When I say ‘we’ I mean that Sam is helping; she came armed with many forms for me to fill in this evening.

In other news, I am bored.

More bored than I was yesterday.

I have spent much of the day reading helpful articles on ‘How to restore a classic motorbike’.

Sam’s Triumph 3TA might be in line for some long overdue remedial work, if it’s not too careful!

Anyway, boredom aside, let’s talk about the angiogram.

I have no idea when it’s going to happen.

It was hoped that I would have one today, but there have been emergency admissions over the weekend.

Yes, I know that I was an emergency admission on Friday, but these others have been severe emergency admissions.

Those folk who got admitted over the weekend haven’t been in the ‘not terribly emergency admissions’ category, such as I was.

So it is now Monday evening – fast approaching 9pm – and I’m ready for bed and ready for sleep.

Sam’s been to bother me again and it was lovely to see her, even though it has been less than 24 hours since I saw her last.

She amused me with cat anecdotes.

These are tales of the Rescue Kitties slaughtering most of the wildlife in the village and neighbouring farmland/countryside, last night.

Bless the cute little murdering darlings.

She says they miss me.

Miss me clearing up the corpses of the fallen critters, more like.

But I miss them.

I want to go home.

The cardiac rehab nurse, when she was here earlier, made me set goals.

Reduce my hours, work in a more controlled environment, work from home at least one day a week, lose some of the stress.

But the thing is any of those things would reduce the job that I do from what it is – from what I love doing – to something else.

Something smaller.

Something less fulfilling.

And I’m not sure if I want do a ‘less’ job.

Maybe, if I need to think about ‘managing’ my health better, just maybe it’s time to start thinking about working differently.

I don’t know what differently looks like.

Not yet.

But perhaps now is the time to start thinking about what it could look like.

Perhaps.

6 thoughts on “Sheer Heart Attack: update 4

  1. Oh dear.
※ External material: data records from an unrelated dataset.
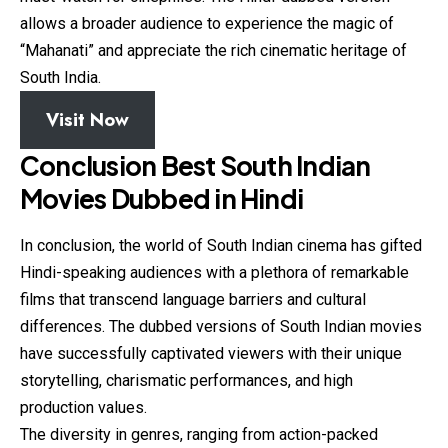
allows a broader audience to experience the magic of
“Mahanati” and appreciate the rich cinematic heritage of
South India.
Visit Now
Conclusion Best South Indian
Movies Dubbed in Hindi
In conclusion, the world of South Indian cinema has gifted
Hindi-speaking audiences with a plethora of remarkable
films that transcend language barriers and cultural
differences. The dubbed versions of South Indian movies
have successfully captivated viewers with their unique
storytelling, charismatic performances, and high
production values.
The diversity in genres, ranging from action-packed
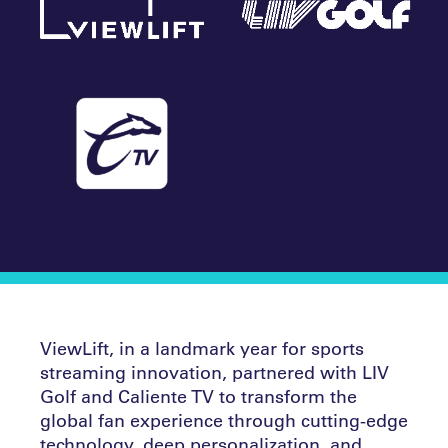
ViewLift, in a landmark year for sports
streaming innovation, partnered with LIV
Golf and Caliente TV to transform the
global fan experience through cutting-edge
technology, deep personalization, and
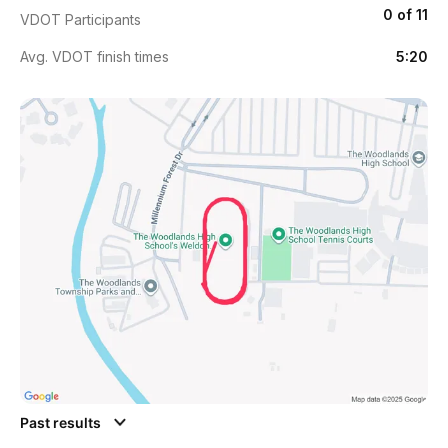
0 of 11
VDOT Participants
Avg. VDOT finish times
5:20
Past results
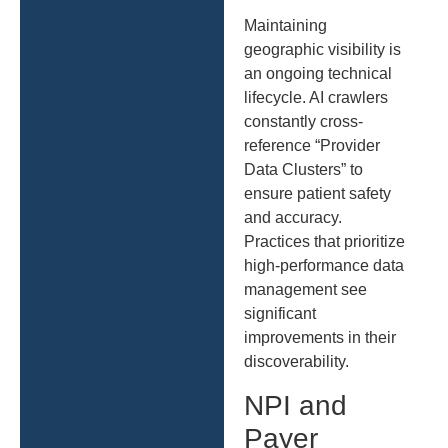
Maintaining
geographic visibility is
an ongoing technical
lifecycle. AI crawlers
constantly cross-
reference “Provider
Data Clusters” to
ensure patient safety
and accuracy.
Practices that prioritize
high-performance data
management see
significant
improvements in their
discoverability.
NPI and
Payer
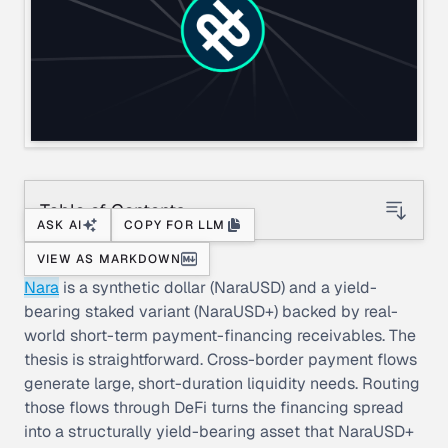
Table of Contents
ASK AI
COPY FOR LLM
VIEW AS MARKDOWN
Nara
is a synthetic dollar (NaraUSD) and a yield-
bearing staked variant (NaraUSD+) backed by real-
world short-term payment-financing receivables. The
thesis is straightforward. Cross-border payment flows
generate large, short-duration liquidity needs. Routing
those flows through DeFi turns the financing spread
into a structurally yield-bearing asset that NaraUSD+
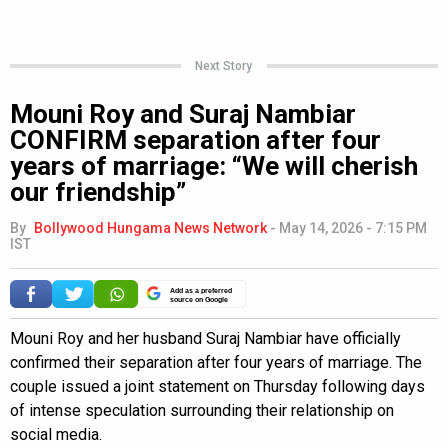
Next Story
Mouni Roy and Suraj Nambiar
CONFIRM separation after four
years of marriage: “We will cherish
our friendship”
By
Bollywood Hungama News Network
-
May 14, 2026 - 7:15 PM
IST
Add as a preferred
source on Google
Mouni Roy and her husband Suraj Nambiar have officially
confirmed their separation after four years of marriage. The
couple issued a joint statement on Thursday following days
of intense speculation surrounding their relationship on
social media.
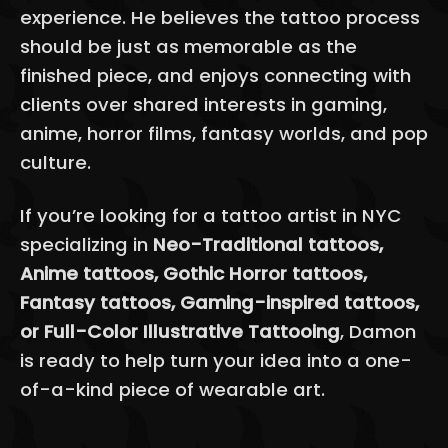
experience. He believes the tattoo process
should be just as memorable as the
finished piece, and enjoys connecting with
clients over shared interests in gaming,
anime, horror films, fantasy worlds, and pop
culture.
If you’re looking for a tattoo artist in NYC
specializing in
Neo-Traditional tattoos,
Anime tattoos, Gothic Horror tattoos,
Fantasy tattoos, Gaming-inspired tattoos,
or Full-Color Illustrative Tattooing
, Damon
is ready to help turn your idea into a one-
of-a-kind piece of wearable art.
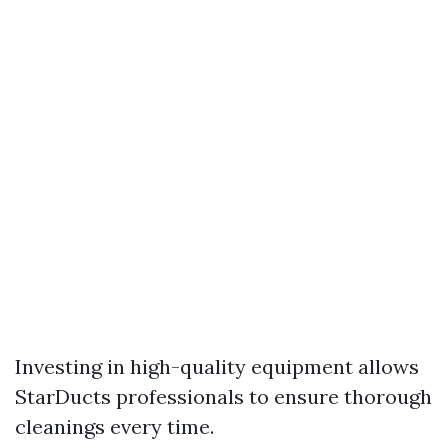
Investing in high-quality equipment allows
StarDucts professionals to ensure thorough
cleanings every time.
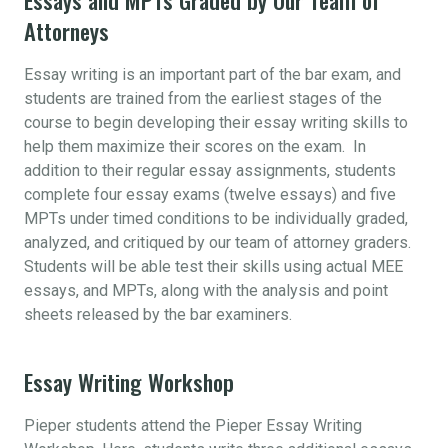
Attorneys
Essay writing is an important part of the bar exam, and
students are trained from the earliest stages of the
course to begin developing their essay writing skills to
help them maximize their scores on the exam. In
addition to their regular essay assignments, students
complete four essay exams (twelve essays) and five
MPTs under timed conditions to be individually graded,
analyzed, and critiqued by our team of attorney graders.
Students will be able test their skills using actual MEE
essays, and MPTs, along with the analysis and point
sheets released by the bar examiners.
Essay Writing Workshop
Pieper students attend the Pieper Essay Writing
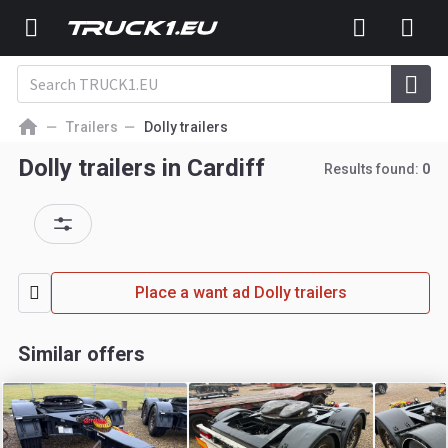
Trailers
Dolly trailers
Dolly trailers in Cardiff
Results found:
0
Place a want ad Dolly trailers
Similar offers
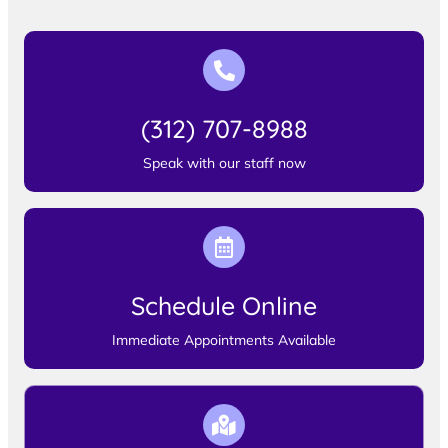
(312) 707-8988
Speak with our staff now
Schedule Online
Immediate Appointments Available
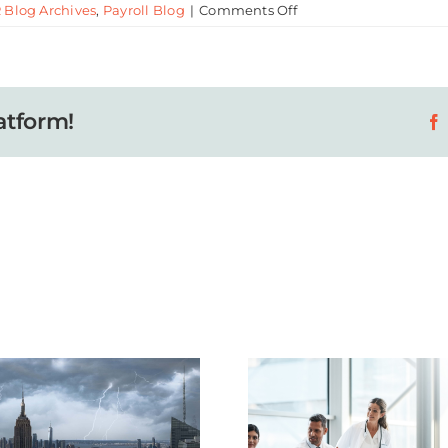
on
 Blog Archives
,
Payroll Blog
|
Comments Off
How
to
Create
a
atform!
More
Engaging
Workplace
How Sm
Why Healthcare
Health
I did wonder if you were feeling a bit poorly.

    Glad to see you are still alive and kicking – don’t kick too hard though. Not just yet.

    Take it easy, listen to your doctors and you’ll soon be right as rain.

    And the sex thing? Listen mate, 4 weeks is a lot less than the blue moon that us married-for-ever types have to suffer!

    Get well soon, buddy.

  2. Blimey O’Reilly. That’s a bugger.

    Hopefully when they finally get round to the angiogram it’ll look ok and you can be released back into the wild again.

    I’m sure the kittens will do their part and help out by bringing all the massacred wildlife to your door rather than making you go collect it.

  3. First off – sorry to hear you’re sick. Get well soon. I insist.

    Reality check time: the definition of insanity is to keep doing the same things and expect to get a different result.

    You had a heart attack. Not a ‘sort of’ or ‘might be’ heart attack, but a proper ‘holy crap get him to hospital now’ heart attack. By the sound of it you didn’t have The Widow Maker or there would be a lot more stern voices going on and there would be exciting tales of ambulances and close calls and bruised ribs from the CPR.

    But the pre-heart attack Brennig – he died when your heart tried to die.

    That guy who likes the meetings and need to be there feeling and who deals with the attendant stress…. he got a heart attack and all that stuff was going on when it happened.

    You. Nearly. Died.

    You don’t strike me as the kind of guy to eat a block of lard a day nor do you seem to be rolling around in brandy while your cigars scent your hair. In fact you’ve always seemed a little like me: Type A, reliable as a habit, knocking around from meeting to crisis-averted to project after project.

    And then you nearly died.

    What went before needs to gradually sink into your mind as what went before The Day. Or you may nearly die. Again. Or you might actually die.

    Lifestyle changes are coming….or you’ll have no lifestyle to remain unchanged.

    {Hugs} to you dude. Good luck with the junior Aspirins.